What this task involves: When the word "cells" shows up in a line of the data below, copy that whole line.

Data excerpt:
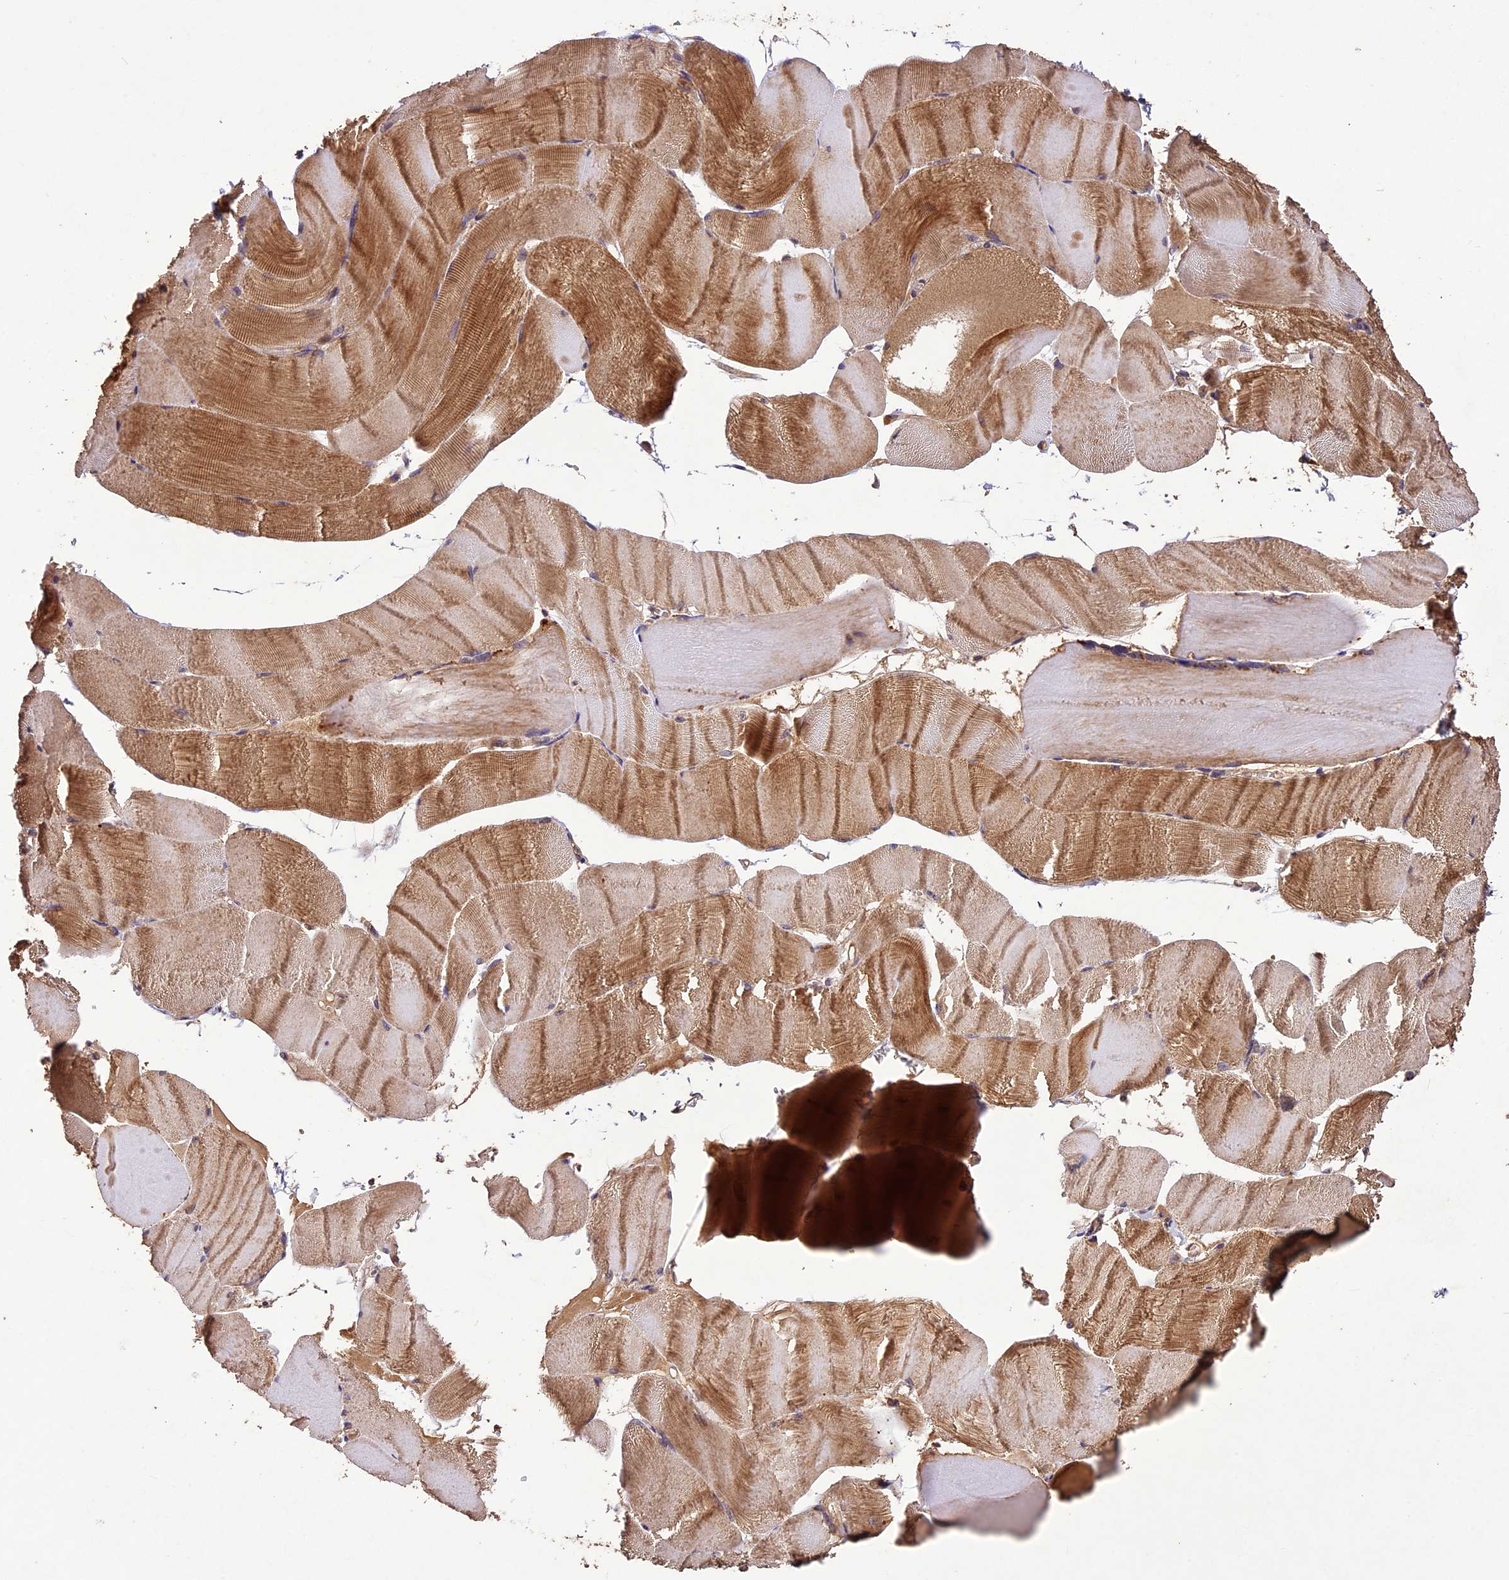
{"staining": {"intensity": "moderate", "quantity": ">75%", "location": "cytoplasmic/membranous"}, "tissue": "skeletal muscle", "cell_type": "Myocytes", "image_type": "normal", "snomed": [{"axis": "morphology", "description": "Normal tissue, NOS"}, {"axis": "morphology", "description": "Basal cell carcinoma"}, {"axis": "topography", "description": "Skeletal muscle"}], "caption": "IHC micrograph of normal skeletal muscle: human skeletal muscle stained using immunohistochemistry (IHC) shows medium levels of moderate protein expression localized specifically in the cytoplasmic/membranous of myocytes, appearing as a cytoplasmic/membranous brown color.", "gene": "CRLF1", "patient": {"sex": "female", "age": 64}}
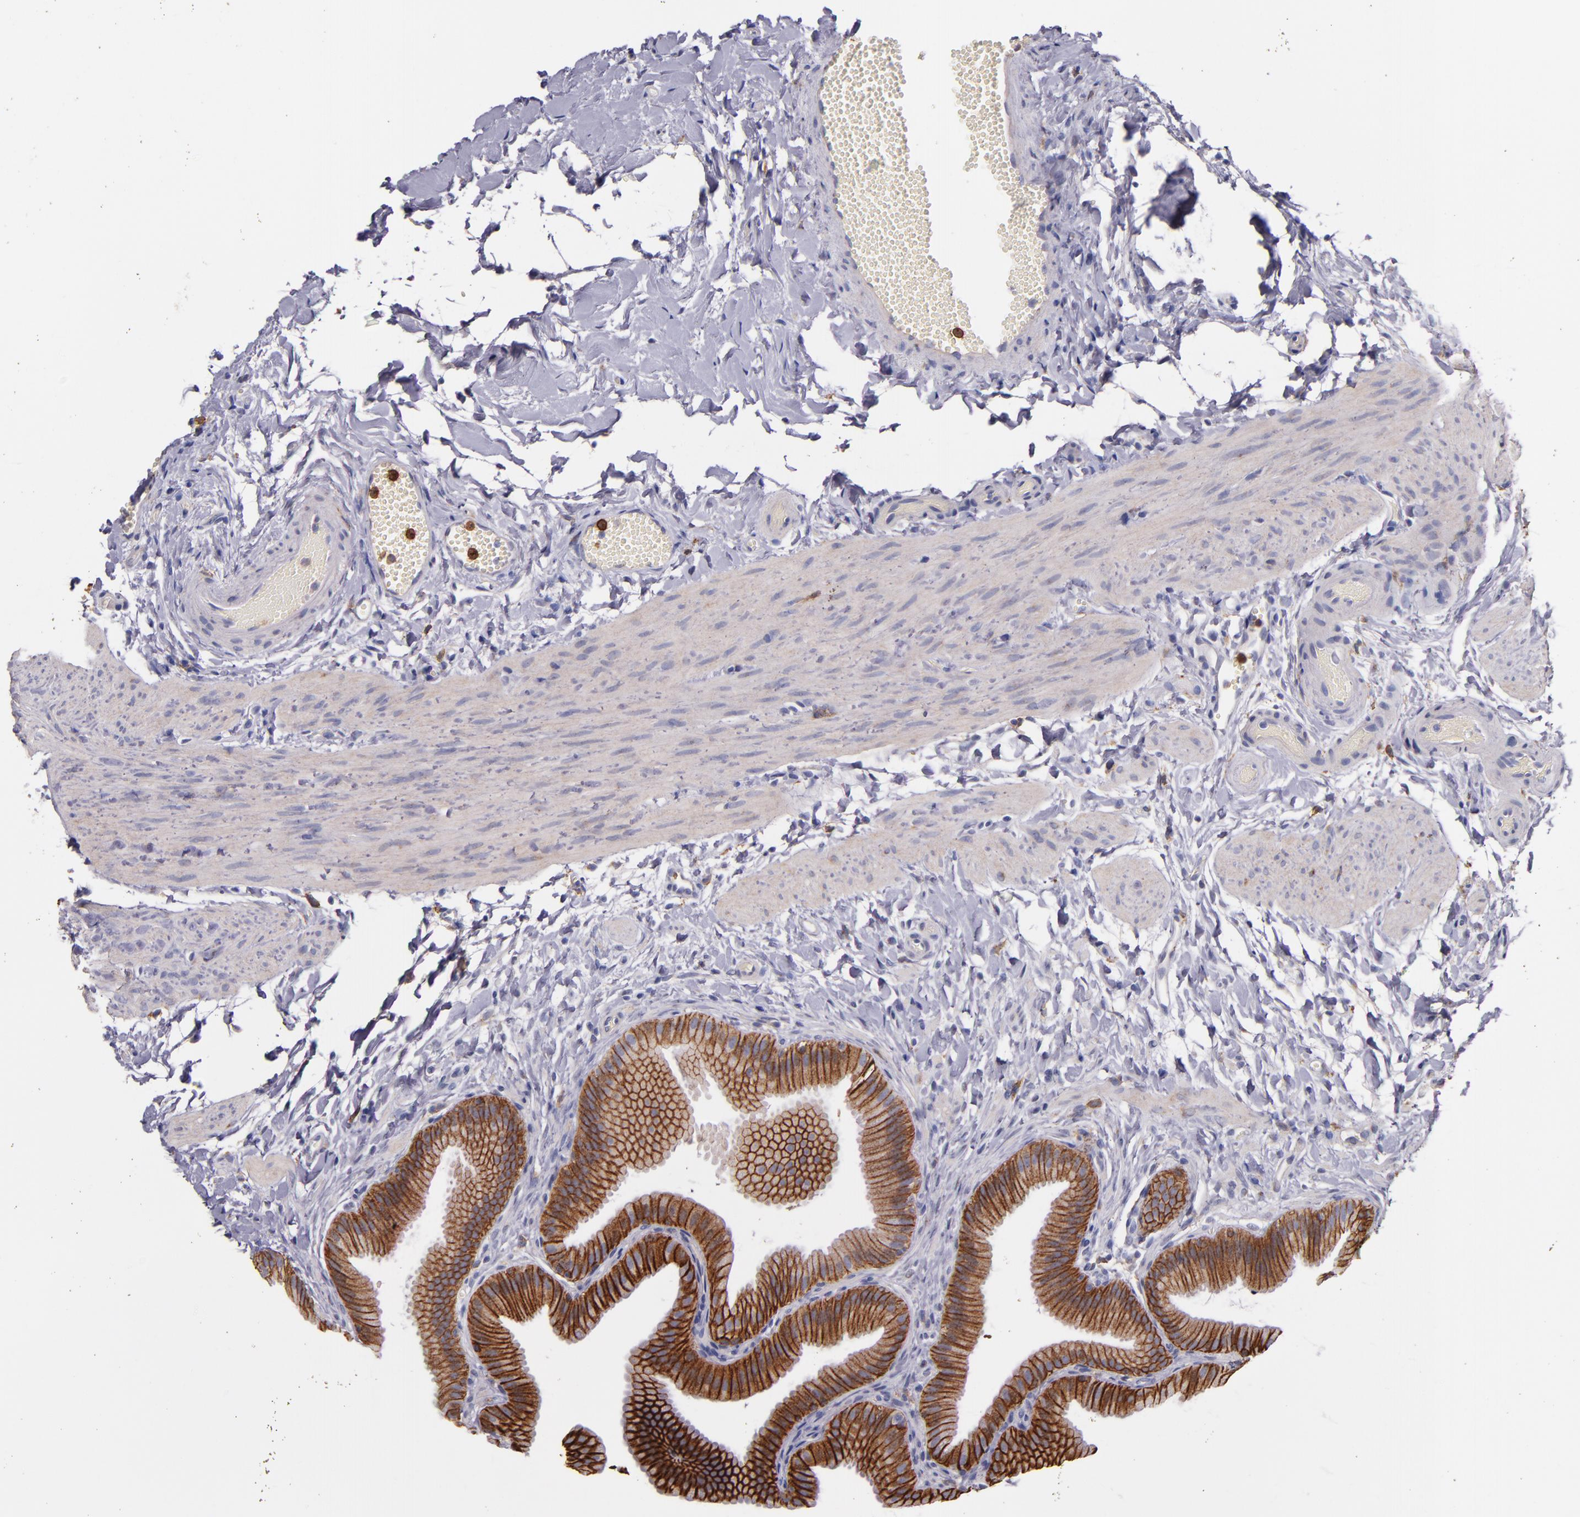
{"staining": {"intensity": "strong", "quantity": ">75%", "location": "cytoplasmic/membranous"}, "tissue": "gallbladder", "cell_type": "Glandular cells", "image_type": "normal", "snomed": [{"axis": "morphology", "description": "Normal tissue, NOS"}, {"axis": "topography", "description": "Gallbladder"}], "caption": "About >75% of glandular cells in benign gallbladder demonstrate strong cytoplasmic/membranous protein staining as visualized by brown immunohistochemical staining.", "gene": "C5AR1", "patient": {"sex": "female", "age": 63}}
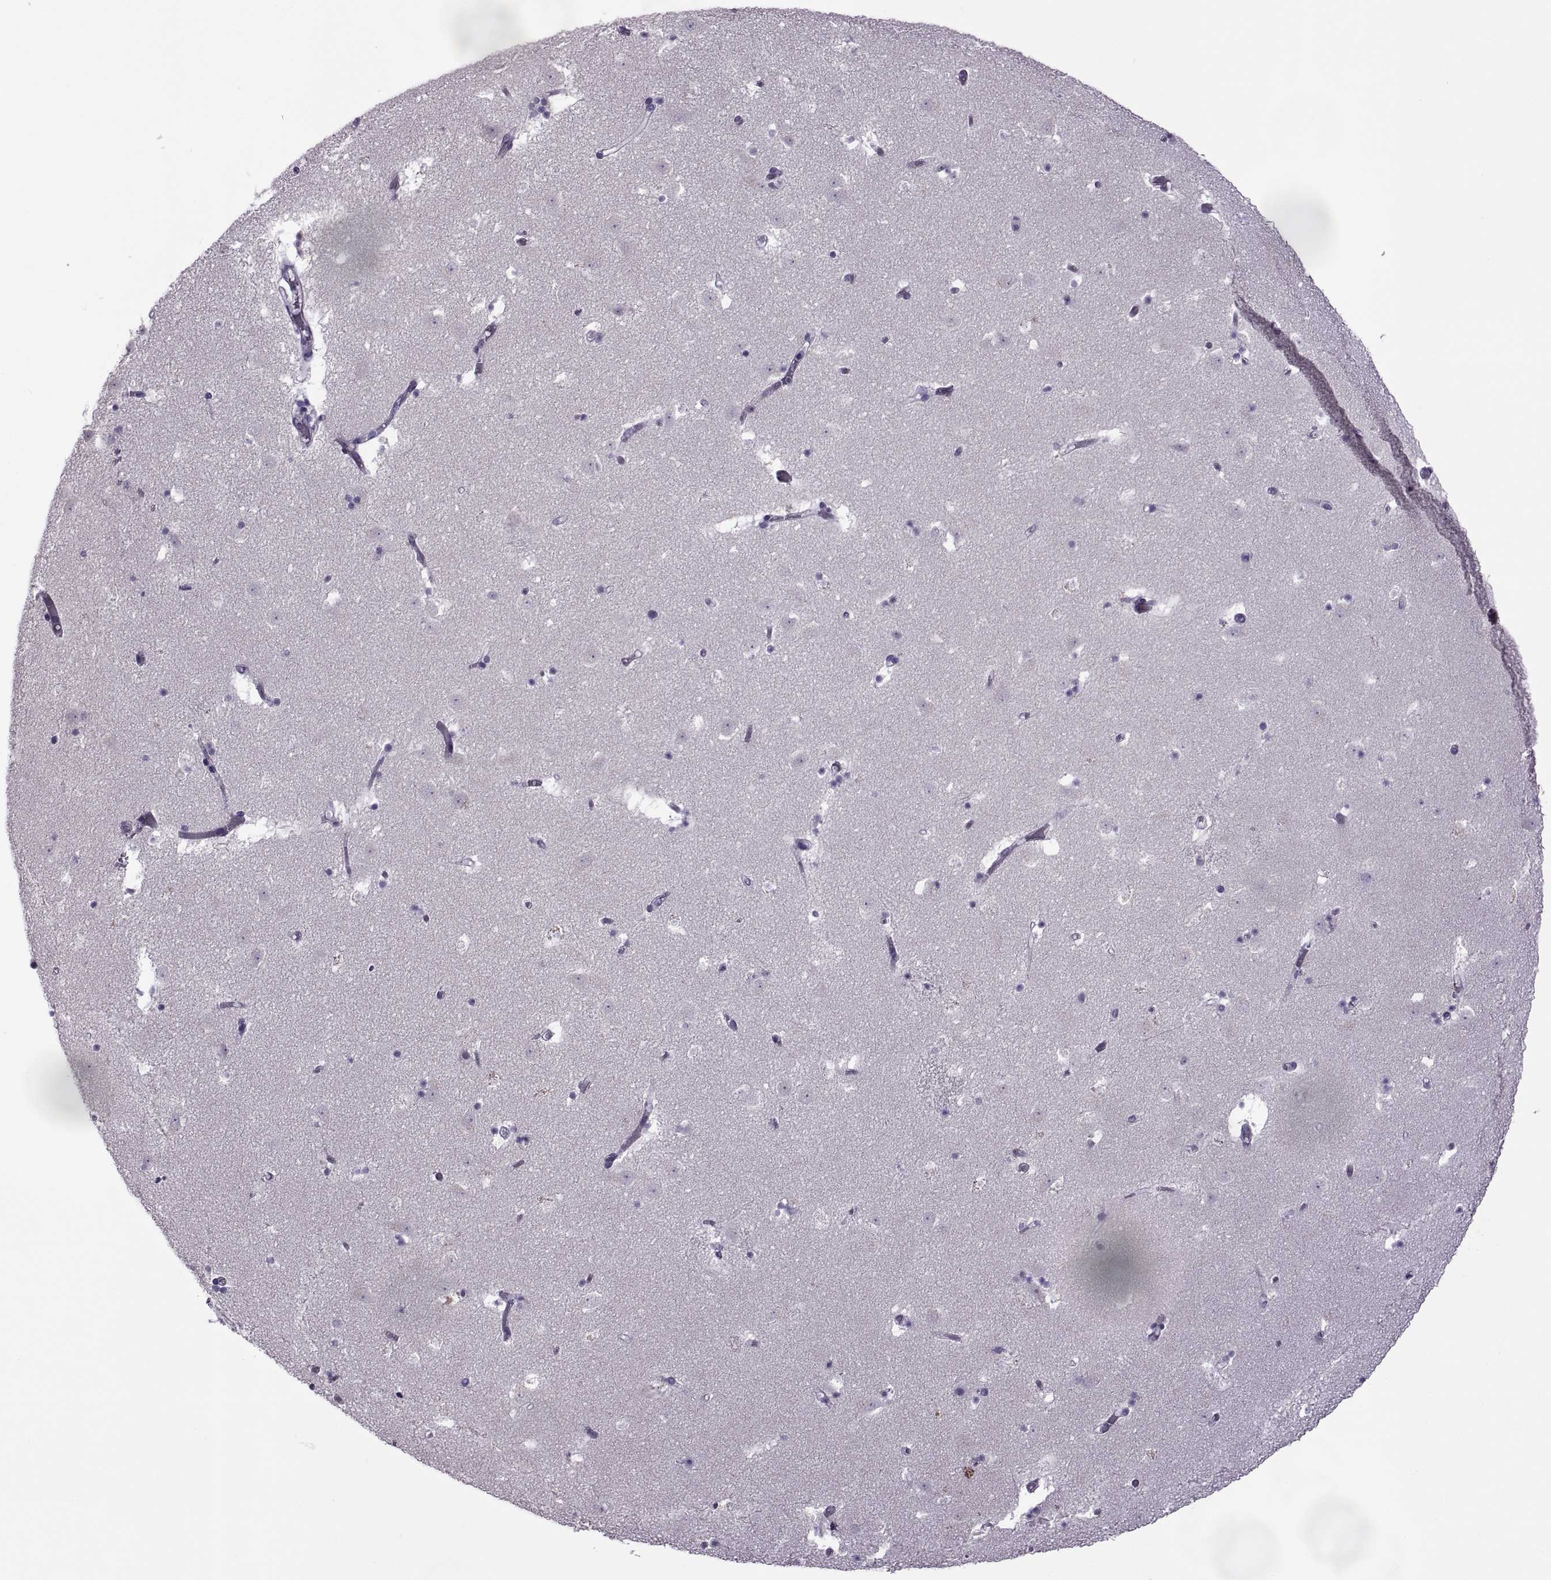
{"staining": {"intensity": "negative", "quantity": "none", "location": "none"}, "tissue": "caudate", "cell_type": "Glial cells", "image_type": "normal", "snomed": [{"axis": "morphology", "description": "Normal tissue, NOS"}, {"axis": "topography", "description": "Lateral ventricle wall"}], "caption": "High power microscopy histopathology image of an immunohistochemistry (IHC) micrograph of unremarkable caudate, revealing no significant positivity in glial cells.", "gene": "RSPH6A", "patient": {"sex": "female", "age": 42}}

Solution to the exercise:
{"staining": {"intensity": "strong", "quantity": ">75%", "location": "cytoplasmic/membranous"}, "tissue": "gallbladder", "cell_type": "Glandular cells", "image_type": "normal", "snomed": [{"axis": "morphology", "description": "Normal tissue, NOS"}, {"axis": "topography", "description": "Gallbladder"}], "caption": "About >75% of glandular cells in benign gallbladder demonstrate strong cytoplasmic/membranous protein staining as visualized by brown immunohistochemical staining.", "gene": "C5AR1", "patient": {"sex": "female", "age": 63}}
{"staining": {"intensity": "negative", "quantity": "none", "location": "none"}, "tissue": "caudate", "cell_type": "Glial cells", "image_type": "normal", "snomed": [{"axis": "morphology", "description": "Normal tissue, NOS"}, {"axis": "topography", "description": "Lateral ventricle wall"}], "caption": "High power microscopy histopathology image of an immunohistochemistry (IHC) micrograph of unremarkable caudate, revealing no significant positivity in glial cells.", "gene": "RSPH6A", "patient": {"sex": "female", "age": 42}}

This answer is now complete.